The core problem is that such interference in provincial responsibilities—even when done with costly financial carrots from Ottawa’s purse and not a stick—is that inter-government transfers interfere with what would otherwise be clear lines of democratic accountability. Such transfers cloud, in voters’ minds, which level of government is responsible for what program or service. It leads to taxes being collected at one level, spent elsewhere, with blame or credit being diverted or claimed depending on political convenience. It also guarantees inefficiencies in spending.
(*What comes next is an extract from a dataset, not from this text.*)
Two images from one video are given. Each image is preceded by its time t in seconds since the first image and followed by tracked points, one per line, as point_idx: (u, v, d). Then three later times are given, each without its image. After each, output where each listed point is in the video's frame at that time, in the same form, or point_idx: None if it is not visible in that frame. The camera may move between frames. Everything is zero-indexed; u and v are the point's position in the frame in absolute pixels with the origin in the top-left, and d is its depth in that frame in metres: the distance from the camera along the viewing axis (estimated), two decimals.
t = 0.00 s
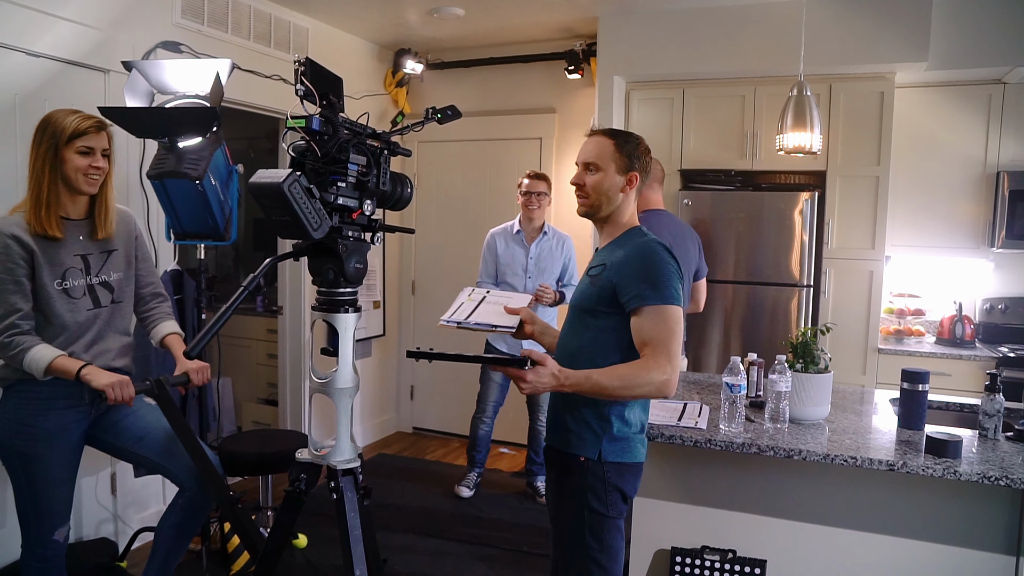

For example, on the infrastructure pledge, cities and towns are, constitutionally, the legal creation and responsibility of provinces. If one wants to argue cities should be given money from another government, it makes sense to at least tie such funding to provincial governments. Or better yet, just let cities squeeze their operating budgets to spend more on capital, the oft-claimed civic need.

Similarly, health care is a provincial responsibility, though you’d never know it given the level of federal interference and decades-long bribery for provinces to toe the Ottawa line. If the political parties want better health care, they should allow provinces a five-year hiatus on the Canada Health Act. The result would be provincial experimentation just as occurred in the 1990s on welfare reform.   

Another reform that would lead to innovative provincial policies in a variety of areas would be if governments ceased funding each other entirely and settled up on tax shifting instead. If, for example, Ottawa actually thinks the provinces or cities need more money—not a given—the federal government could permanently drop some tax rate and let the other governments take up the difference.

Cities, provinces and the federal government should be responsible for their own taxation and their own spending. Absent that, promises are made in the heat of election campaigns that resemble the generosity of St. Nick, except no one over the age of six thinks what politicians promise, ultimately, is free. These days, the re-gifting comes with debt and interest payments attached.